If you have a column whose distinct values are low cardinality, very
likely those values will be written out in a dictionary page, and the
dictionary indices within the rest of the column chunk will be
RLE-encoded and bitpacked (and then compressed). So there isn't too
much concern about wasted storage unless you disable dictionary
encoding (but I'm not sure why you would). I believe all of the
writers have dictionary encoding enabled by default for all column
types.

On Wed, Jul 26, 2017 at 2:48 PM, Felipe Aramburu <[email protected]> wrote:
> Compression happens on physical types I  think given what I have seen so
> far. Does that mean that you can take a low cardinality data set like lets
> say the numbers 1-1000 but because you are combining two values together to
> be placed into an in32 that means that the cardinality of the data that
> actually gets compressed is drawn from a much larger space (1000 * 1000)
> potentially unique values. Is this the case? Are there architectural
> reasons that smaller data types are packed together and stored in larger
> ones or was this done for reducing the burden of implementing compression
> algorithms on more datatypes? Would adding more compressible physical_types
> even be useful?
>
> Felipe
>
>
>
> On Wed, Jul 26, 2017 at 1:31 PM, Wes McKinney <[email protected]> wrote:
>
>> We are using std::copy to cast the values on the write side (from
>> int16_t to int32_t for storage in Parquet)
>>
>> https://github.com/apache/parquet-cpp/blob/master/src/
>> parquet/arrow/writer.cc#L336
>>
>> and then casting back on read
>>
>> On Wed, Jul 26, 2017 at 2:28 PM, Felipe Aramburu <[email protected]>
>> wrote:
>> > How does this work when you are trying to move from a representation like
>> > int32 to int16? reinterpret_cast can exhibit undefined behavior if you
>> are
>> > trying to cast between types that have different sizes. Should I just get
>> > the first 4 bytes and handle it manually or is there a more concise way
>> to
>> > do that?

___

• **Prompt a**: Extract every line of the records that contains the string "their", matching case exactly.

___

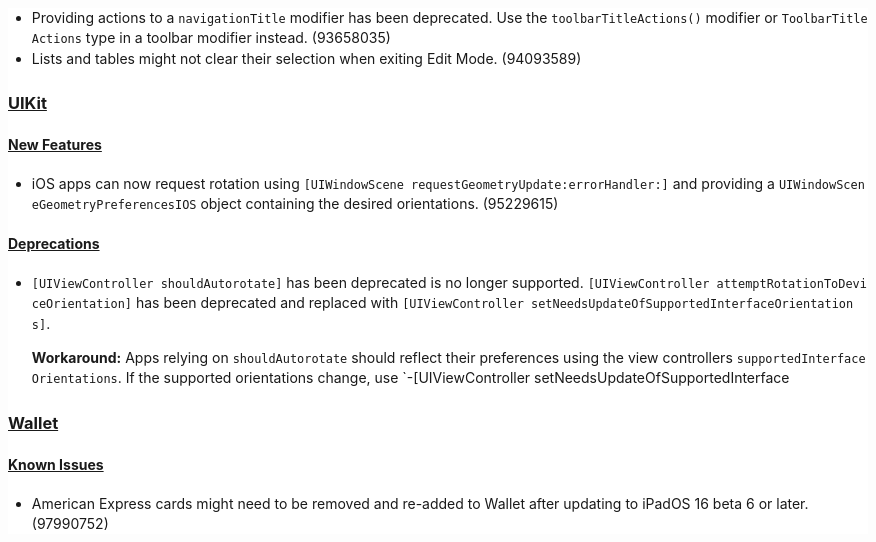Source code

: - Providing actions to a `navigationTitle` modifier has been deprecated. Use the `toolbarTitleActions()` modifier or `ToolbarTitleActions` type in a toolbar modifier instead. (93658035)
- Lists and tables might not clear their selection when exiting Edit Mode. (94093589)

### [UIKit](https://developer.apple.com/documentation/ios-ipados-release-notes/ipados-16-release-notes#UIKit)

#### [New Features](https://developer.apple.com/documentation/ios-ipados-release-notes/ipados-16-release-notes#New-Features)

- iOS apps can now request rotation using `[UIWindowScene requestGeometryUpdate:errorHandler:]` and providing a `UIWindowSceneGeometryPreferencesIOS` object containing the desired orientations. (95229615)

#### [Deprecations](https://developer.apple.com/documentation/ios-ipados-release-notes/ipados-16-release-notes#Deprecations)

- `[UIViewController shouldAutorotate]` has been deprecated is no longer supported. `[UIViewController attemptRotationToDeviceOrientation]` has been deprecated and replaced with `[UIViewController setNeedsUpdateOfSupportedInterfaceOrientations]`.

  **Workaround:** Apps relying on `shouldAutorotate` should reflect their preferences using the view controllers `supportedInterfaceOrientations`. If the supported orientations change, use `-[UIViewController setNeedsUpdateOfSupportedInterface

### [Wallet](https://developer.apple.com/documentation/ios-ipados-release-notes/ipados-16-release-notes#Wallet)

#### [Known Issues](https://developer.apple.com/documentation/ios-ipados-release-notes/ipados-16-release-notes#Known-Issues)

- American Express cards might need to be removed and re-added to Wallet after updating to iPadOS 16 beta 6 or later. (97990752)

___

• **Prompt b**: Translate the following sentence from the message on Parquet encoding into Spanish: "I believe all of the writers have dictionary encoding enabled by default for all column types."

• **Exercise result a**:
- Lists and tables might not clear their selection when exiting Edit Mode. (94093589)
  **Workaround:** Apps relying on `shouldAutorotate` should reflect their preferences using the view controllers `supportedInterfaceOrientations`. If the supported orientations change, use `-[UIViewController setNeedsUpdateOfSupportedInterface

• **Exercise result b**: Creo que todos los módulos de escritura tienen habilitada por defecto la codificación por diccionario para todos los tipos de columna.